As is known, the usefulness and processability of raw elastomer mixtures can be substantially influenced by the addition of fillers. Thereby, the properties of the final vulcanizates can be adapted to the requirements of the end use. Depending on the effect of the filler additives on the raw mixture and on the mechanical properties of the vulcanized products, the fillers are frequently classified as highly active, active, semiactive, and inactive. Highly active and active fillers are also called reinforcing fillers.
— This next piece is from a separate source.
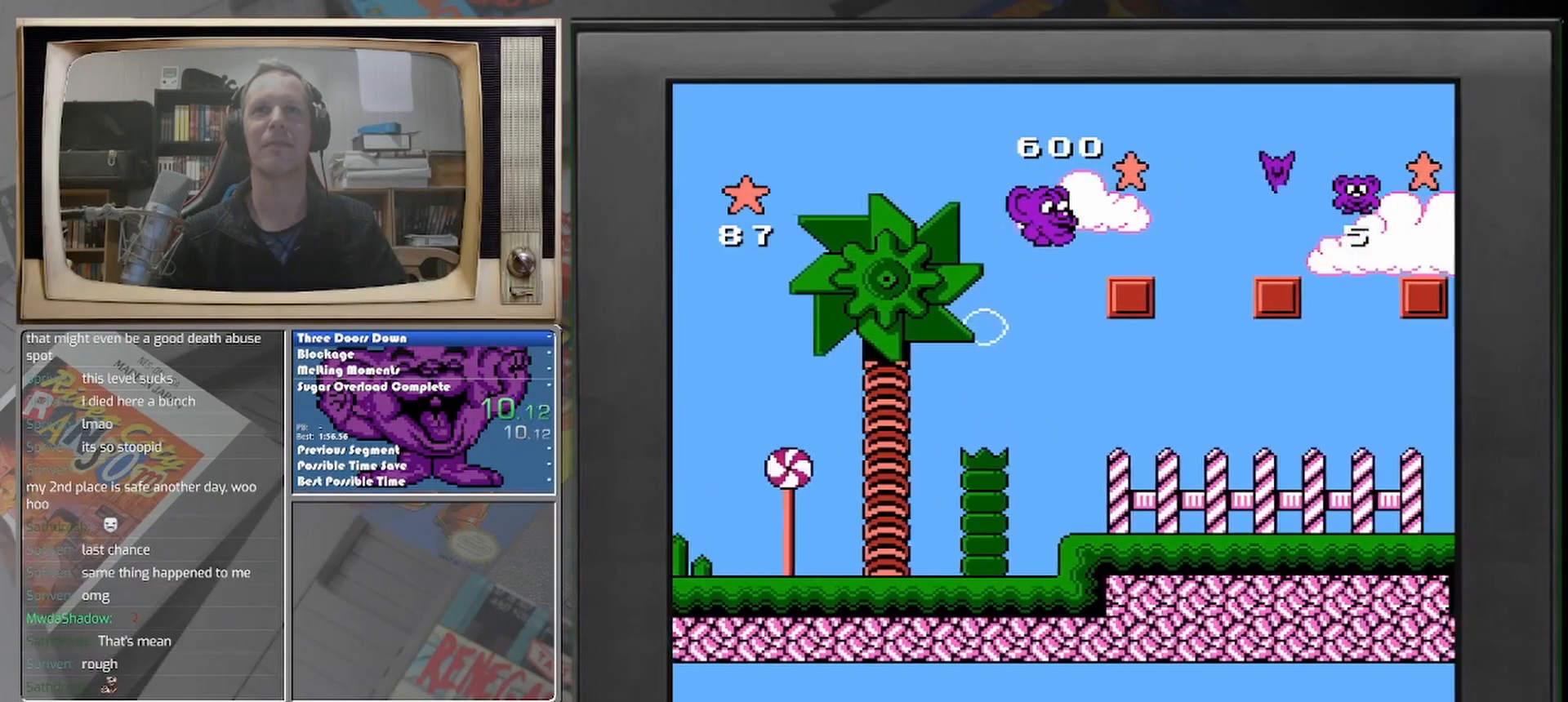
{"buttons": ["DPAD_RIGHT"], "events": [[208, "DPAD_RIGHT", "up"], [417, "DPAD_RIGHT", "down"]]}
Besides the conventional carbon blacks, light-colored fillers are of industrial importance, primarily those based on silicic acid. While carbon black inherently exhibits a certain affinity to organic types of elastomers, this is not so with the light-colored fillers, especially light-colored fillers based on silicic acid. Considerable problems are thus encountered in admixing such light-colored fillers and, above all, in uniformly distributing them in the elastomer. This is true particularly for the processes wherein the light-colored reinforcing filler is incorporated into the elastomer using a conventional mixing unit in the rubber-processing industry (e.g., a rolling mill, masticator, etc.).
To increase the affinity between such fillers and the elastomer, and thus to shorten the requisite mixing periods, if possible, polar organic compounds are frequently employed with the fillers. These polar organic compounds, due to their hydrophilic portions, can be adsorbed on the fillers and thus render the filler particles more lyophilic. Materials of this type include, for example, stearic acid and benzoic acid. In spite of these auxiliary agents, the mixing procedures on the rolling mill or in the masticators still involve the danger that the elastomer component will be irreversibly damaged by the relatively long period of mixing still required.
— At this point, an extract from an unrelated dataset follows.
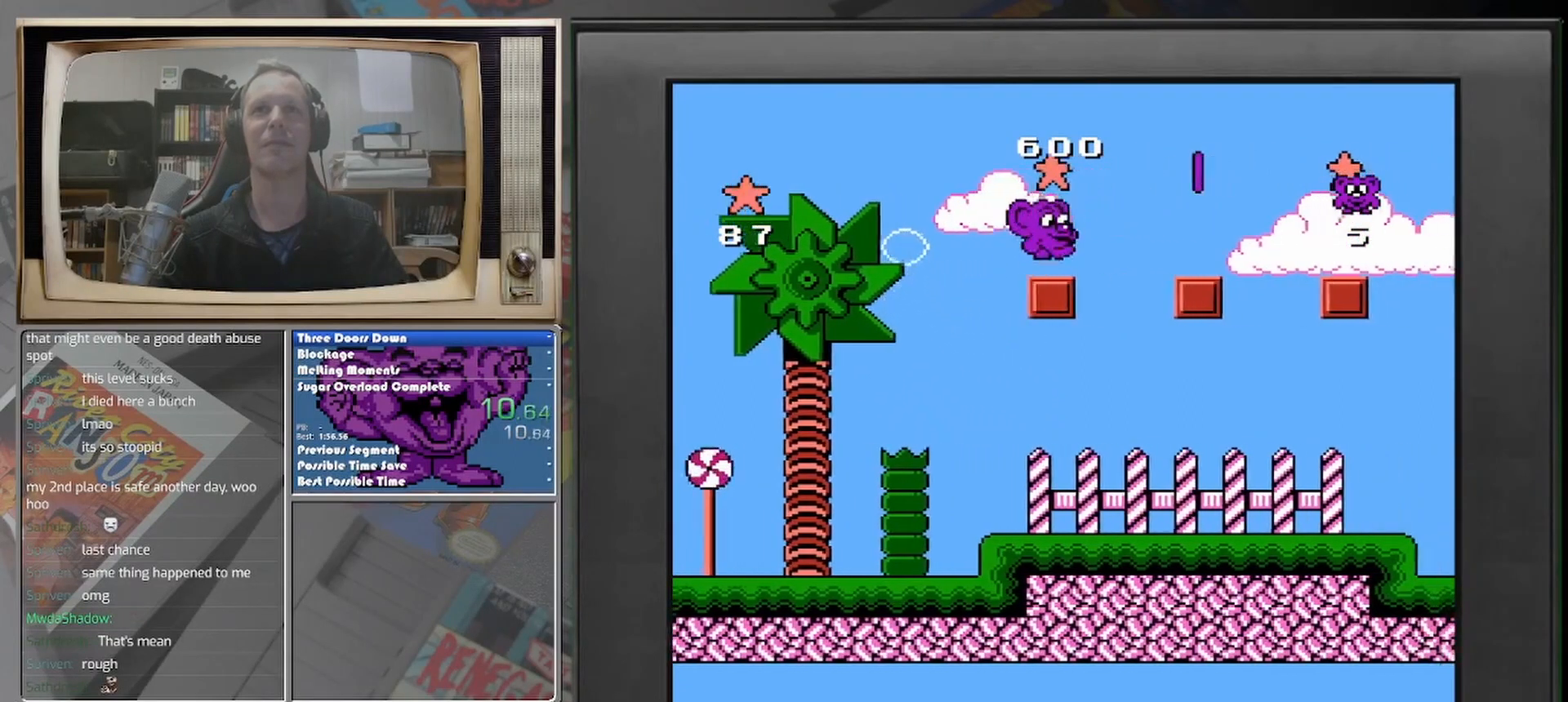
{"buttons": [], "events": [[458, "DPAD_RIGHT", "up"]]}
Accordingly, many attempts have been made to develop processes for the production of elastomer-filler mixtures which are gentler to the elastomer component, primarily for the production of elastomer-filler mixtures which contain light-colored reinforcing fillers and specifically silicic acid.
Thus, a number of processes is known wherein the elastomer-silicic acid mixture is prepared by the combined precipitation of elastomer dispersions and alkali metal silicate solutions. The starting materials are emulsifier-containing mixtures of elastomer dispersions and alkali metal silicate. Precipitation is carried out while maintaining specific conditions by adding acids in the presence or absence of electrolytes. (See German Pat. No. 1,148,067 (U.S. Pat. No. 3,849,363); German Pat. No. 1,184,491 (U.S. Pat. No. 3,392,140); German Pat. No. 1,204,405 (U.S. Pat. No. 3,849,363) and addition to German Pat. No. 1,148,067; German Pat. No. 1,215,918; and German Pat. No. 1,297,858 (U.S. Pat. No. 3,190,851). The disadvantages of these processes include, on the one hand, the fact that the silicic acid obtained during the combined precipitation step cannot be adequately controlled with respect to its structure within the elastomer so that a constancy of properties exhibited by the thusformed elastomer-silicic acid mixtures cannot be satisfactorily maintained; and, on the other hand, there is a relatively large loss of unbound silicic acid, which is obtained in the residual fluid of the elastomer latex and cannot be reused.
It is furthermore known to produce elastomer-silicic acid mixtures by mixing elastomer dispersions with silicic acid dispersions in the presence of quaternary ammonium salts having one hydrogen atom. The elastomer-silicic acid mixtures are precipitated from the mixtures by the addition of acids and/or salts (See German Pat. No. 1,224,481 (British Pat. No. 1,030,616). This process, although enabling the incorporation of a silicic acid of a defined structure into the elastomer, still exhibits the drawbacks that an inordinately large amount of the silicic acid is not absorbed by the elastomer. Thus, either an expensive recovery procedure is required or the unused silicic acid constitutes a pollutant in the wastewater.